Chris  was doing better and had more energy to stay awake and talk but I was in quite an emotional mood. I realized that my heart and love for those kids can never be replaced. I have a new love for my own daughter but by no means did it replace my love for Xavier, Aiyana, Lorenzo and Nevaeh. I thought about how it must feel for kids who are told that they get to see their mom or someone they love and then it doesn’t happen. In foster care the kids had visits once a week for two hours with their mom. We would meet at Bethany Christian Services and most of the time Mom would come. There was a month long period though that we would show up and the front office would tell us that Mom cancelled. The kids didn’t show it right away but during the following week their behavior showed their disapproval of the situation. It would be hard to have that promise that expectation of seeing your kids, your mom and then they don’t come. I was put in their shoes that day.

And then I realized that Gabby is never going to replace the love that I have for Chris either. There may come a day when I have to say goodbye to my husband and no one will ever replace him or the love that I have for him. Having to say good-bye or think about saying good-bye helps you to realize who is most important in your life. Am I still thankful and full of joy even if I don’t get to see my four foster kids as much as I like? or if I have to say good-bye to Chris? or if something were to happen to Gabby? Is God enough? If everything is taken away from me, would I still bless His name?

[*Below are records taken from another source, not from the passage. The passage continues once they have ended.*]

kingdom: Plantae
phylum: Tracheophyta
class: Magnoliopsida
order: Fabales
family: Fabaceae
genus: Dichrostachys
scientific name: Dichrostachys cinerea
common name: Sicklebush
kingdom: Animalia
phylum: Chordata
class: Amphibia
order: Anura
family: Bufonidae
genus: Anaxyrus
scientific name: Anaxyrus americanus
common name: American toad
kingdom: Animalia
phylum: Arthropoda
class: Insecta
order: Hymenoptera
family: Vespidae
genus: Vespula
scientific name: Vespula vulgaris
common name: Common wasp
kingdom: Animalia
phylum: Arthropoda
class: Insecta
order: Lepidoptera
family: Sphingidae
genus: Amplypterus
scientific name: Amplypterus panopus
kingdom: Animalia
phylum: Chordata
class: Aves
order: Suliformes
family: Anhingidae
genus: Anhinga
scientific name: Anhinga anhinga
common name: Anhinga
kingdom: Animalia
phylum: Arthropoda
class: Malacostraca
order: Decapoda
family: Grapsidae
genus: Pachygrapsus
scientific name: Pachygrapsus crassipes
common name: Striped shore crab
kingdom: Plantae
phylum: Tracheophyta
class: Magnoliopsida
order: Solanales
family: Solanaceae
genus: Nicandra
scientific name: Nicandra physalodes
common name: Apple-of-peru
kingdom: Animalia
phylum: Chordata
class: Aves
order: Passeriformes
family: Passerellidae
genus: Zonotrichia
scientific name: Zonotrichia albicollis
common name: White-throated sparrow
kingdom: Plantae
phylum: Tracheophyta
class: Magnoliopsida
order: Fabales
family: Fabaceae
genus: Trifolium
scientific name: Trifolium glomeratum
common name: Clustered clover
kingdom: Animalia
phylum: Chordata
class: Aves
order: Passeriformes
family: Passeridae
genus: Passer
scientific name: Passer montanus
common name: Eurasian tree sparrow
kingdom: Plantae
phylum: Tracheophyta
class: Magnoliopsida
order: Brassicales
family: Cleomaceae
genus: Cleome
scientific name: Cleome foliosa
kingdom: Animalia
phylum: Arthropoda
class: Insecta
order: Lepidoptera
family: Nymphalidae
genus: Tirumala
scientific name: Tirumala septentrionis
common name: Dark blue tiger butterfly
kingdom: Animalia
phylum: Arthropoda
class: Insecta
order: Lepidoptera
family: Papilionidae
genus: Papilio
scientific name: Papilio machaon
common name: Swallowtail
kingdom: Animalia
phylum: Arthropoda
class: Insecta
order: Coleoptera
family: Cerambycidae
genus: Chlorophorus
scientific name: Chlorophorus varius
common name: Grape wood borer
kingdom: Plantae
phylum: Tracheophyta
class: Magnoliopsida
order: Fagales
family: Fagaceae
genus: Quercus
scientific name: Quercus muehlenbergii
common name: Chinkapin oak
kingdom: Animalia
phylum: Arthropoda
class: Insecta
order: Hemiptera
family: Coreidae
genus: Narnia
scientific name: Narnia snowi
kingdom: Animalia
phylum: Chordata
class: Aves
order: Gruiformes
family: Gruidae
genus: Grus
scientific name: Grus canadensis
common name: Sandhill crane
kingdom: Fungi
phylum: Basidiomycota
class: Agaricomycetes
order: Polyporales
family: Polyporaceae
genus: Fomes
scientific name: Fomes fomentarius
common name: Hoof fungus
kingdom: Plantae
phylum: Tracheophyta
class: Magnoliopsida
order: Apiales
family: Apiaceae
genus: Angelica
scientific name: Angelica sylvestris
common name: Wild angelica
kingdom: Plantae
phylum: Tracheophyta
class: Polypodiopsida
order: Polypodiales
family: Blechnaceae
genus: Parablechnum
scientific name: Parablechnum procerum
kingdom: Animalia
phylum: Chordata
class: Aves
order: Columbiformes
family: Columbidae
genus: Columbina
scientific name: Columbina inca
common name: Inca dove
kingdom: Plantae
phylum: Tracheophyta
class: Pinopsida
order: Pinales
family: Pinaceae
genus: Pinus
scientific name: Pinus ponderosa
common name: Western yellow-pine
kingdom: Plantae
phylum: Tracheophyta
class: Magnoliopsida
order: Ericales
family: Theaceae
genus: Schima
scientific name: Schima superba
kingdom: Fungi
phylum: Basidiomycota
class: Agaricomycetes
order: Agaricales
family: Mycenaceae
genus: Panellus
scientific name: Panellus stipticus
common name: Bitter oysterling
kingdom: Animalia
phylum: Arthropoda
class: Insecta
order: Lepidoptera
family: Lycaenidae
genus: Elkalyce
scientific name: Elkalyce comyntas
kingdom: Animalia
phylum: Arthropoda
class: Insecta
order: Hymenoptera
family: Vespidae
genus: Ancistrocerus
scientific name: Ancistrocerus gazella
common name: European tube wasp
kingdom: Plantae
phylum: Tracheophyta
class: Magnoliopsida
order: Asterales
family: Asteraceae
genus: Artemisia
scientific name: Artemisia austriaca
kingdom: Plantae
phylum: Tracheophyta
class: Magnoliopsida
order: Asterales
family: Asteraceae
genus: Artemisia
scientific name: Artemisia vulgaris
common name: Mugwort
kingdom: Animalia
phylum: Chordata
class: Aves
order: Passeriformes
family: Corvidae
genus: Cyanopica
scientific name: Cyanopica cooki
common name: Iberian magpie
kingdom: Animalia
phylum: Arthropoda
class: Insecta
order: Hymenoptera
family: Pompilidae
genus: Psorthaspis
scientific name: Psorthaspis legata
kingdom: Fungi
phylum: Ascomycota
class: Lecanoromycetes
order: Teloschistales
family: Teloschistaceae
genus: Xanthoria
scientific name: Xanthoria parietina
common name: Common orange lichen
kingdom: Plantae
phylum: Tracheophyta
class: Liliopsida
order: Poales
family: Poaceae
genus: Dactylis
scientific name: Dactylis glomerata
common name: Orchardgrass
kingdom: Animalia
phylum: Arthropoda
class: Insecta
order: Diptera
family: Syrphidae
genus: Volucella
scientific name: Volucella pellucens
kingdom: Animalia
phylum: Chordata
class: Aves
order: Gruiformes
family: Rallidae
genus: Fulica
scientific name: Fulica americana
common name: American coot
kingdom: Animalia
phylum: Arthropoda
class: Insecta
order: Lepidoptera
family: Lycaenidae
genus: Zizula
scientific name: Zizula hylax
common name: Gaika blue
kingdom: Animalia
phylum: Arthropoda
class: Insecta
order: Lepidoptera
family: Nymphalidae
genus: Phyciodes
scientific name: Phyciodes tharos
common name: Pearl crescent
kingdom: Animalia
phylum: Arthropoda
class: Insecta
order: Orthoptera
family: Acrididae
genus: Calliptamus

We sing about it all the time and pledge as a believer that “God is number one in my life!” Do we really mean it? How do we even know if it is true? I remember when I was young saying that God was most important in my life but looking back I had no clue what I was saying. How can I say that God is “number 1” or “most important” until it is tested? Now, I have been tested and without a doubt I know the truth of my heart because I am able to still be faithful to God despite the loss and struggle and hardship and it brings me peace.

It a peace knowing you are taken care of and loved by Almighty God. It also a peace knowing that your love for him is strong enough to be satisfied in Him and Him alone.  Even if everything else you love is taken away, is God enough? Is He more then enough? I’m still in the process of honestly answering those questions myself, but at least now its real and not just words.